Not a few Twitter celebs have written about the problematic character of the initiative - that women being seen without make up is a special event, that women are somehow compromising their sense of self without cosmetics, that by forsaking product for a day they are upholding hegemonic constructions of femininity. And, of course, there is the assumption all women avail themselves of the latest tones out of New York.
All of this is perfectly true. But also wading into the fray is the narcissistic self. Long exemplified by grasping celebs who "do a lot of work for charidee" (but don't like to talk about it, except on talk shows, in press interviews, or during telethons), the look-at-me nature of social media has similarly taken hold of charity as something that says good things about one's self. Or, rather, those who refuse to participate in orgies of charitable activity must have some deeply unpleasant character flaws. Who wouldn't wear a poppy or grow a moustache for prostate cancer?
Good points, none of which I can disagree with. But let's twiddle with the microscope a bit, and reduce the magnification so the intertwining of social pressure and continual constitution of gender is seen in its lived context, as it's happening at this very moment. In the 15 or so minutes it's taken to write the above, hundreds of pictures of - mainly young - women have tipped into the aforementioned trending topic on Twitter. A cursory glance down my Facebook feed shows dozens of women placing pics, donating and encouraging friends to do so, and occasionally swapping moving stories about loved ones - nanas, mums, aunties, sisters, daughters, friends - lost to cancer.
#NoMakeUpSelfieForCancer can be critiqued for the way it reinforces standard gender tropes, but that's half the story. The flipside is the generation of affective relations between participants, of sharing pain but, most importantly, facilitating a basic, weak tie of solidarity between women in addition to raising money for cancer research.

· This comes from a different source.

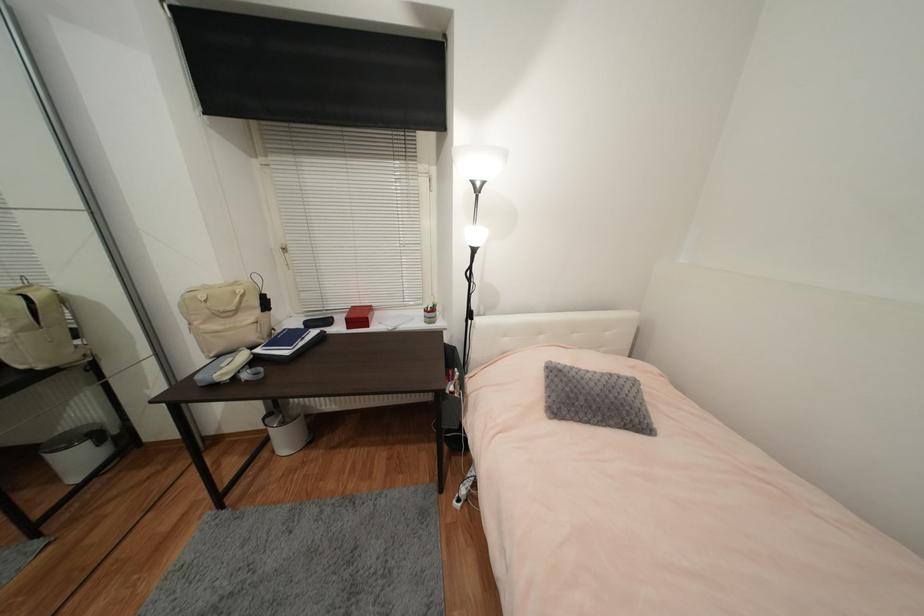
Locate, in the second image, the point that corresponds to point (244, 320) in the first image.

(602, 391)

I find sexism and the oppression of women disgusting. But radical critique has to be careful piling into public manifestations of gender normative behaviour mob-handed, lest it reads like sneery, elitist cynicism. It must be dialectical - the drawbacks are inseparable from the positives and needs to be alive to them. In this case, a popular social media movement has ended up forging new connections between women around common experiences. Isn't that, from a feminist point of view, a good thing? Yes, it is. The job then is not to put distance between criticism and the real movement of women but think of ways of making that message as relevant to them as today's charity stunt has.
4 comments:
My mother only wore makeup when she was going out (i.e. in the evening, not out of the house). My sisters haven't worn makeup since they left school. My wife has never worn makeup in all the time I've known her. So I'm a bit saddened by the implication that "makeup" is the norm and "no makeup" is the exception (although God knows it only confirms what I see in seminar rooms).
The problem, if there is a problem, comes when this position - which is obviously legitimate and valid, what with it being mine - gets refracted through the eternal Well Er Basically of the Left and the currently-ubiquitous How Dare You. But those attitudes can attach themselves to literally anything.
'the eternal Well Er Basically of the Left' wins the internet today.
So who would you give the job to, the one wearing make-up or the other who isn't?
I hate the selfie, if the mega rich celebs who started this infantile effing craze gave up more tax dollars we wouldn't need effing charity. I hate the effing social media, effing tweeting and effing facebook.
Well done for Turkey for trying to ban twitter. At last dictatorial regimes begin to look like the better alternative.
Bring back Stalinism all is forgiven!